(WHAT YOU HAVE TO DO) In the records, find each line where "переваги" occurs, and copy it.

Excerpts from a dataset
*** Block opens ***
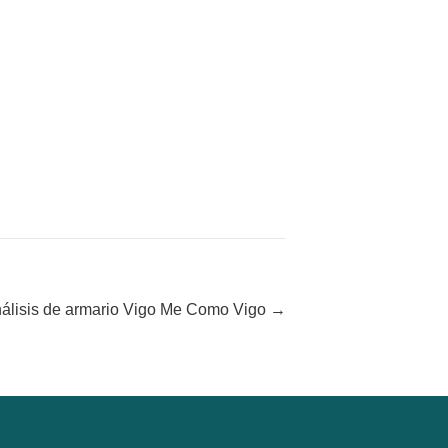
álisis de armario Vigo Me Como Vigo →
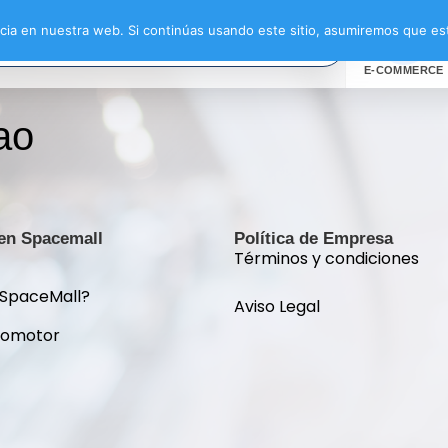
ia en nuestra web. Si continúas usando este sitio, asumiremos que est
E-COMMERCE
ao
 en Spacemall
Política de Empresa
Términos y condiciones
 SpaceMall?
Aviso Legal
romotor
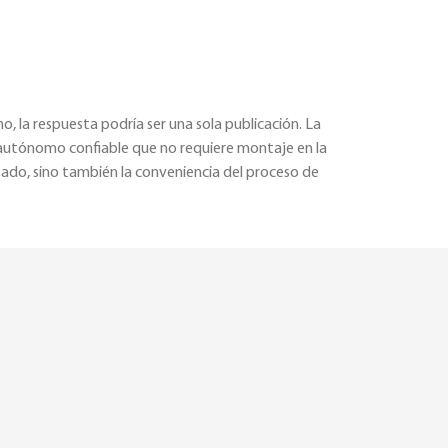
 la respuesta podría ser una sola publicación. La
 autónomo confiable que no requiere montaje en la
pado, sino también la conveniencia del proceso de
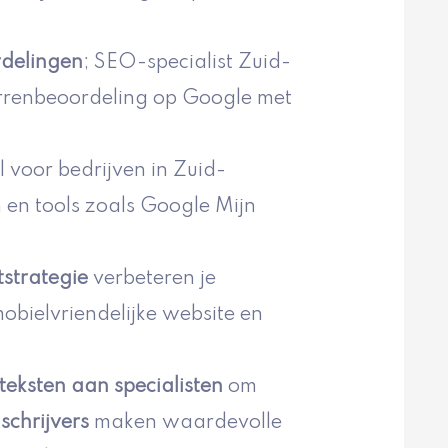
rdelingen
; SEO-specialist Zuid-
errenbeoordeling op Google met
l voor bedrijven in Zuid-
 en tools zoals Google Mijn
tstrategie
verbeteren je
obielvriendelijke website en
eksten aan specialisten
om
schrijvers
maken waardevolle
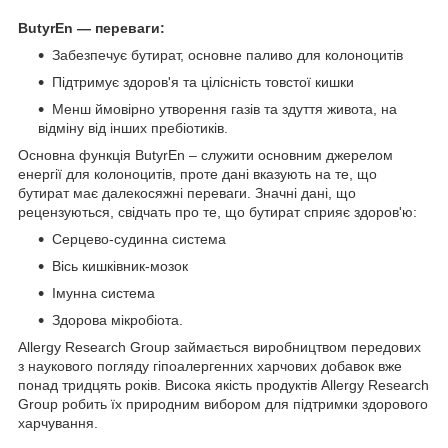
ButyrEn — переваги:
Забезпечує бутират, основне паливо для колоноцитів
Підтримує здоров'я та цілісність товстої кишки
Менш ймовірно утворення газів та здуття живота, на
відміну від інших пребіотиків.
Основна функція ButyrEn – служити основним джерелом
енергії для колоноцитів, проте дані вказують на те, що
бутират має далекосяжні переваги. Значні дані, що
рецензуються, свідчать про те, що бутират сприяє здоров'ю:
Серцево-судинна система
Вісь кишківник-мозок
Імунна система
Здорова мікробіота.
Allergy Research Group займається виробництвом передових
з наукового погляду гіпоалергенних харчових добавок вже
понад тридцять років. Висока якість продуктів Allergy Research
Group робить їх природним вибором для підтримки здорового
харчування.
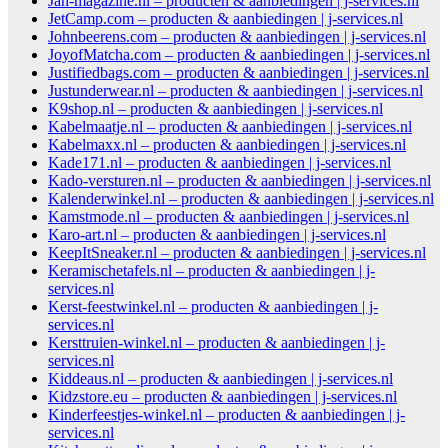
Jan-magazine.nl – producten & aanbiedingen | j-services.nl
JetCamp.com – producten & aanbiedingen | j-services.nl
Johnbeerens.com – producten & aanbiedingen | j-services.nl
JoyofMatcha.com – producten & aanbiedingen | j-services.nl
Justifiedbags.com – producten & aanbiedingen | j-services.nl
Justunderwear.nl – producten & aanbiedingen | j-services.nl
K9shop.nl – producten & aanbiedingen | j-services.nl
Kabelmaatje.nl – producten & aanbiedingen | j-services.nl
Kabelmaxx.nl – producten & aanbiedingen | j-services.nl
Kade171.nl – producten & aanbiedingen | j-services.nl
Kado-versturen.nl – producten & aanbiedingen | j-services.nl
Kalenderwinkel.nl – producten & aanbiedingen | j-services.nl
Kamstmode.nl – producten & aanbiedingen | j-services.nl
Karo-art.nl – producten & aanbiedingen | j-services.nl
KeepItSneaker.nl – producten & aanbiedingen | j-services.nl
Keramischetafels.nl – producten & aanbiedingen | j-
services.nl
Kerst-feestwinkel.nl – producten & aanbiedingen | j-
services.nl
Kersttruien-winkel.nl – producten & aanbiedingen | j-
services.nl
Kiddeaus.nl – producten & aanbiedingen | j-services.nl
Kidzstore.eu – producten & aanbiedingen | j-services.nl
Kinderfeestjes-winkel.nl – producten & aanbiedingen | j-
services.nl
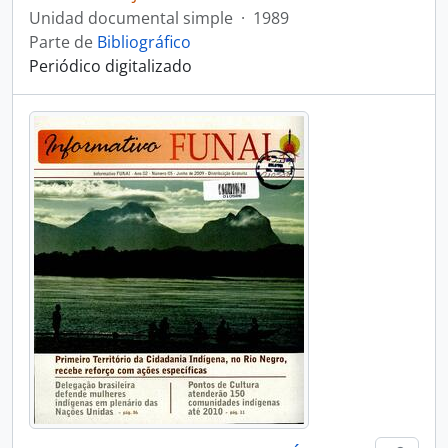
Unidad documental simple
·
1989
Parte de
Bibliográfico
Periódico digitalizado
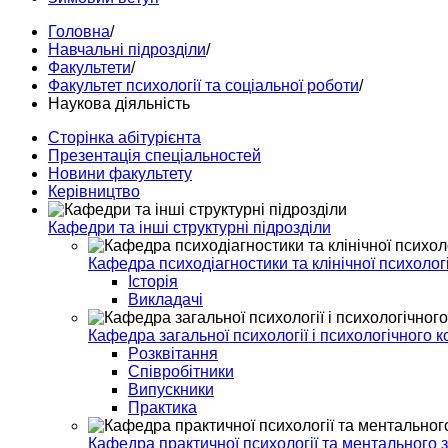
Головна
/
Навчальні підрозділи
/
Факультети
/
Факультет психології та соціальної роботи
/
Наукова діяльність
Сторінка абітурієнта
Презентація спеціальностей
Новини факультету
Керівництво
Кафедри та інші структурні підрозділи
Кафедра психодіагностики та клінічної психологі
Історія
Викладачі
Кафедра загальної психології і психологічного 
Pозквітання
Співробітники
Випускники
Практика
Кафедра практичної психології та ментального 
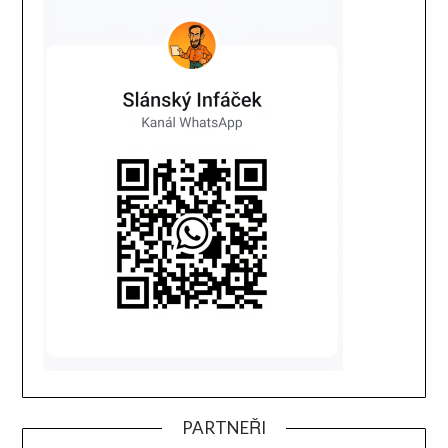
PARTNEŘI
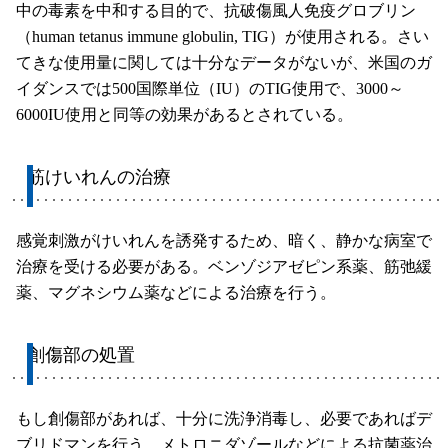
中の毒素を中和する目的で、抗破傷風人免疫グロブリン
（human tetanus immune globulin, TIG）が使用される。さい
てきな使用量に関しては十分なデータがないが、米国のガ
イダンスでは500国際単位（IU）のTIG使用で、3000～
6000IU使用と同等の効果があるとされている。
筋けいれんの治療
感覚刺激がけいれんを誘発するため、暗く、静かな病室で
治療を受ける必要がある。ベンゾジアゼピン系薬、筋弛緩
薬、マグネシウム薬などによる治療を行う。
創傷部の処置
もし創傷部があれば、十分に洗浄消毒し、必要であればデ
ブリドマンを行う。メトロニダゾールなどによる抗菌薬治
*** Block closes ***
(SOLUTION TO THIS PROBLEM)
ButyrEn — переваги:
бутират має далекосяжні переваги. Значні дані, що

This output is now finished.